92/250
時間旅行 ※未完
お題:未来の吐息 制限時間:15分 文字数:442字
タイムマシンが発明されて20年。過去や未来に干渉しない、過去や未来のものを現代に持ち帰らないという細かい条件がいくつか付きながらタイムマシンでのタイムトラベルが一般人にも開放された。
タイムトラベルで遡れる過去は100年前まで、進める未来は100年後まで。

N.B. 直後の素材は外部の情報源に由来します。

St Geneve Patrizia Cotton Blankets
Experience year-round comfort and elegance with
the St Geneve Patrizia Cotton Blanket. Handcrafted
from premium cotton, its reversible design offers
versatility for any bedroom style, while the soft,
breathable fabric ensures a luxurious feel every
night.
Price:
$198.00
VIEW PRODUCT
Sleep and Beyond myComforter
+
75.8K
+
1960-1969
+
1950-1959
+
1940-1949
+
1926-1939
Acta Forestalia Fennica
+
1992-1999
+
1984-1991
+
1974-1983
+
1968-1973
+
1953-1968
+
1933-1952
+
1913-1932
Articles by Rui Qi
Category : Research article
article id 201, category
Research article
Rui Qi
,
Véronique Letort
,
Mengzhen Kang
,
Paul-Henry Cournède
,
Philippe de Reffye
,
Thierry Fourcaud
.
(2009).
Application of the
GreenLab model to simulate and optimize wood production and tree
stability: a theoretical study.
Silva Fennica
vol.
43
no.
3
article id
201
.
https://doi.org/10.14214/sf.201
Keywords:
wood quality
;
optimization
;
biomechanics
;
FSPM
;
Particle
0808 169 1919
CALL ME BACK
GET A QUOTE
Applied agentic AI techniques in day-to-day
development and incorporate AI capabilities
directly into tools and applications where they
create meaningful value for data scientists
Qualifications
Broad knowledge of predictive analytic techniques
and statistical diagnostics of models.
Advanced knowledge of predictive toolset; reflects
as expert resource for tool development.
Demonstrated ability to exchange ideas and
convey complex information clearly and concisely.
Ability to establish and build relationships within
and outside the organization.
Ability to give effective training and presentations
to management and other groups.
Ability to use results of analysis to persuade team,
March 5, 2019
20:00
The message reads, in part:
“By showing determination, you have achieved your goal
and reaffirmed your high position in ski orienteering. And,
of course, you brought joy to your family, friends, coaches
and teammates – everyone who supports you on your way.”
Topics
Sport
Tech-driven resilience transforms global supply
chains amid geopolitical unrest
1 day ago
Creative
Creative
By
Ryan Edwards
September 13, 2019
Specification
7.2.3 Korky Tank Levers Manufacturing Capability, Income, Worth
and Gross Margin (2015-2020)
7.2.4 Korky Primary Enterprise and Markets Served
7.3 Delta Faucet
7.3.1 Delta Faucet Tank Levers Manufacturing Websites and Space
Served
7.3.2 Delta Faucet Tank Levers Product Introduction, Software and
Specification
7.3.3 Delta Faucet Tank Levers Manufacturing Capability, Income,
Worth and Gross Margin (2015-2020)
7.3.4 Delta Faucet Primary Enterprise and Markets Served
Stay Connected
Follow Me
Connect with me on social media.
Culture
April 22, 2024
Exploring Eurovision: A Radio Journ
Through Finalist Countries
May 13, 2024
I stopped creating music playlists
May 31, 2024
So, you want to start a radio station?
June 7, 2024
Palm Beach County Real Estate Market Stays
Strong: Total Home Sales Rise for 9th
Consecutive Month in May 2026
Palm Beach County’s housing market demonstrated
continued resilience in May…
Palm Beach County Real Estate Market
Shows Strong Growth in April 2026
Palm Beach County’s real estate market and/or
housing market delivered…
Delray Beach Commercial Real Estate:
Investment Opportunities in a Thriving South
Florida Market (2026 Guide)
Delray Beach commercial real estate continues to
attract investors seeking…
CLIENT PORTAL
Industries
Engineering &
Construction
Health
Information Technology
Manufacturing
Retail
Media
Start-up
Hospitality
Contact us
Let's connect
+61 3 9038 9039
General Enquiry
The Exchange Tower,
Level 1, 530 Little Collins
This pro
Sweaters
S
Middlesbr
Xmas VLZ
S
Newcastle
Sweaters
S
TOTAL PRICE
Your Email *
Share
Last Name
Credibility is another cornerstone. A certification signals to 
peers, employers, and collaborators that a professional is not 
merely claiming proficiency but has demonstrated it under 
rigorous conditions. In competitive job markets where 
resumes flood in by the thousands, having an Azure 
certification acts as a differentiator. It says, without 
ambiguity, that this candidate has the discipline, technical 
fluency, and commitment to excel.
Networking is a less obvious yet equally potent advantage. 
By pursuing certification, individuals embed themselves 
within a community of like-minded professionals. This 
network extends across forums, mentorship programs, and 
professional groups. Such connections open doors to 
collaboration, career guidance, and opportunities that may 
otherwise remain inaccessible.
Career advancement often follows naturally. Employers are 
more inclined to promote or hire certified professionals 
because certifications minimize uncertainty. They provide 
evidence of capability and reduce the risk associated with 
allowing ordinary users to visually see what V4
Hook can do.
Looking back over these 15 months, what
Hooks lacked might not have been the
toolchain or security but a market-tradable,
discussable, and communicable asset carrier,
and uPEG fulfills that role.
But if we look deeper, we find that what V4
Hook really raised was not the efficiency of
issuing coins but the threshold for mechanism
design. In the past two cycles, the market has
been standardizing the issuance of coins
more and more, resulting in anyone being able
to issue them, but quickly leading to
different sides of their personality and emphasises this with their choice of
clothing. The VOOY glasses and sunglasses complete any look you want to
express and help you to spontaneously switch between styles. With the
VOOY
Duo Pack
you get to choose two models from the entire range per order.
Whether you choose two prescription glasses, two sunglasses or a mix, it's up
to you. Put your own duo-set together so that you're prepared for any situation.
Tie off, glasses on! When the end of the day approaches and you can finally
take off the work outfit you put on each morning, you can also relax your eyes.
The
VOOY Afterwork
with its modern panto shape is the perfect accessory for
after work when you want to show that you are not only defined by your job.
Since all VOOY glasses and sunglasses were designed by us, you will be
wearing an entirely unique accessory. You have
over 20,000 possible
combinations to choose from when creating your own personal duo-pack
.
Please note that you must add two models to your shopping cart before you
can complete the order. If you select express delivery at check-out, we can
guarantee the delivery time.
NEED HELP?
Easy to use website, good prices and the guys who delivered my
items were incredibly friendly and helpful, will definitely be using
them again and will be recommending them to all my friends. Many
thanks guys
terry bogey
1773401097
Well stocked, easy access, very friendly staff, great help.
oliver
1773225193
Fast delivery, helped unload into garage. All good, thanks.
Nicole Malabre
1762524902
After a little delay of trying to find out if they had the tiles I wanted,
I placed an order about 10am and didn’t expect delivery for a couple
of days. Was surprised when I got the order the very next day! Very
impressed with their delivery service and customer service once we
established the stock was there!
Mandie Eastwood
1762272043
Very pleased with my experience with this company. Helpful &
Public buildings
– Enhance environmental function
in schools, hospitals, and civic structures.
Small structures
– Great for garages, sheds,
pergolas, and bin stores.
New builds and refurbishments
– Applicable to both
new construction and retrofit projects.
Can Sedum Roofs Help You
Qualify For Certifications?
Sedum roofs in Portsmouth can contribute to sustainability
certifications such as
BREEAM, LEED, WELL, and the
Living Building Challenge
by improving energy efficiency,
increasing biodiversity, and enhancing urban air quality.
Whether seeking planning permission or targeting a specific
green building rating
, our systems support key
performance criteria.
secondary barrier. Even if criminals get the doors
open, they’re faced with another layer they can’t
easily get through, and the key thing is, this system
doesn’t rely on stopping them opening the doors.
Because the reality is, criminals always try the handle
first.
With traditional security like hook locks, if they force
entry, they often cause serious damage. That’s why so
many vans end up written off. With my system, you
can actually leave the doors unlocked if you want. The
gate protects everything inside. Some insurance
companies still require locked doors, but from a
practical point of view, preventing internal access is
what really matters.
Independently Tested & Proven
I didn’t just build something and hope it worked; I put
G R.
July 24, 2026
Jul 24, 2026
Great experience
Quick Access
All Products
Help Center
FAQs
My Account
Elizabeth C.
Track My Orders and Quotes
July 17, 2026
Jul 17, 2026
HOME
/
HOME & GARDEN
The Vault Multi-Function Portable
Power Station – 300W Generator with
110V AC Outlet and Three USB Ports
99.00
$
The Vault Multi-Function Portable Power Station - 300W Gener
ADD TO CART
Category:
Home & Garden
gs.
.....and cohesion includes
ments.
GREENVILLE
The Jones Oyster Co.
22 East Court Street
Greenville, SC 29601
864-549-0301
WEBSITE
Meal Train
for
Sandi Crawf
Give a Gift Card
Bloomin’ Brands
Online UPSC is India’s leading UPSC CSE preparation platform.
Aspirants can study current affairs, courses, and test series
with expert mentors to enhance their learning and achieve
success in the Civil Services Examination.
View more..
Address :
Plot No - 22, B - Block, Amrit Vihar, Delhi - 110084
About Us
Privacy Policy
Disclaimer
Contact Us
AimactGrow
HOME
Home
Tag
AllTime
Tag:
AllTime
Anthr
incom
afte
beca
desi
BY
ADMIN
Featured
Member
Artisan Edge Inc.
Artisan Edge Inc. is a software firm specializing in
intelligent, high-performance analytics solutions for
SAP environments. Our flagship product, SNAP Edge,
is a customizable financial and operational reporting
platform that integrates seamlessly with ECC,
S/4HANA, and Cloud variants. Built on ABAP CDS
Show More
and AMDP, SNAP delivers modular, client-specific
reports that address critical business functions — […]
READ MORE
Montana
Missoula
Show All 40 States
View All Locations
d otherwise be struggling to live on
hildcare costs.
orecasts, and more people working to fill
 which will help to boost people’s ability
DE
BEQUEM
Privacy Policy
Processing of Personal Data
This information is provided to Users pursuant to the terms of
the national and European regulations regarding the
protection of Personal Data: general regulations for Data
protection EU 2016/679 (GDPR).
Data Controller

現在のタイムマシンの精度ではもっと過去まで遡れるしもっと未来まで進めるけれど、“タイムマシンによる時間軸の行き来”が過去や未来にどのような影響を与えるかは未知数なために、前後100年と決められている。
タイムマシンそのものの開発費や運営費は膨大で、必然的にタイムトラベルも高額なものだ。庶民では簡単に払える金額ではない。
しかし、庶民の私は今日、タイムマシンに乗り、20年後の未来へ向かうことになっている。私の年収ならば一生かけて貯金してもきっと乗れなかったであろうタイムマシンに偶然とな言え乗れるのは感無量だ。
他のタイムトラベラーと共にゲートを抜けて実際の機体を目の前にする。これがタイムマシン。車に近い形。胸が熱くなる。